--- Dataset ---

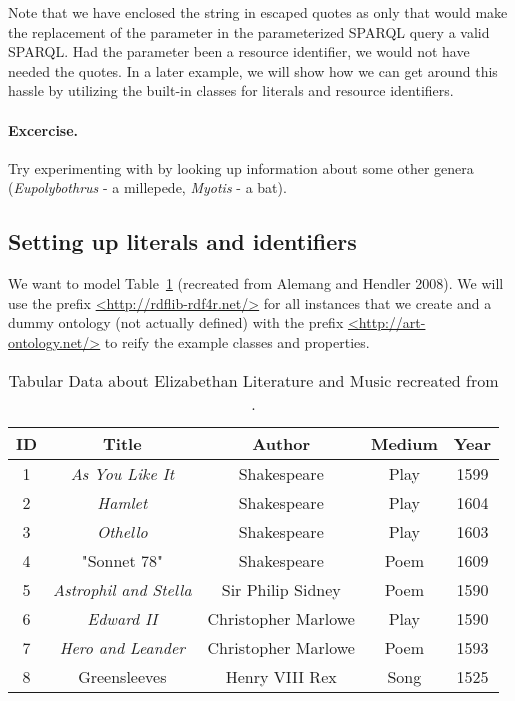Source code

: Note that we have enclosed the string  in escaped quotes as only that would make the replacement of the parameter in the parameterized SPARQL query a valid SPARQL. Had the parameter been a resource identifier, we would not have needed the quotes. In a later example, we will show how we can get around this hassle by utilizing the built-in classes for literals and resource identifiers.

\paragraph{Excercise.} Try experimenting with  by looking up information about some other genera (\emph{Eupolybothrus} - a millepede, \emph{Myotis} - a bat).

\subsection{Setting up literals and identifiers}

We want to model Table~\ref{table:classical-works} (recreated from Alemang and Hendler 2008). We will use the prefix \url{<http://rdflib-rdf4r.net/>} for all instances that we create and a dummy ontology (not actually defined) with the prefix \url{<http://art-ontology.net/>} to reify the example classes and properties.

\begin{table}[h!]
\caption{Tabular Data about Elizabethan Literature and Music recreated from \cite{allemang_semantic_2011}.}
\begin{tabular}{ccccc}
\hline
 ID & Title                       & Author            & Medium & Year\\  \hline
 1  & \emph{As You Like It}       & Shakespeare       & Play & 1599\\
 2  & \emph{Hamlet}               & Shakespeare       & Play & 1604\\
 3  & \emph{Othello}              & Shakespeare       & Play & 1603\\
 4  & "Sonnet 78"                 & Shakespeare       & Poem & 1609\\
 5  & \emph{Astrophil and Stella} & Sir Philip Sidney & Poem & 1590\\
 6  & \emph{Edward II}            & Christopher Marlowe  & Play & 1590\\
 7  & \emph{Hero and Leander}     & Christopher Marlowe  & Poem & 1593\\
 8  & Greensleeves                & Henry VIII Rex       & Song & 1525
\end{tabular}
\label{table:classical-works}
\end{table}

---

Please return each line of the data above in which the word "from" occurs.

We want to model Table~\ref{table:classical-works} (recreated from Alemang and Hendler 2008). We will use the prefix \url{<http://rdflib-rdf4r.net/>} for all instances that we create and a dummy ontology (not actually defined) with the prefix \url{<http://art-ontology.net/>} to reify the example classes and properties.
\caption{Tabular Data about Elizabethan Literature and Music recreated from \cite{allemang_semantic_2011}.}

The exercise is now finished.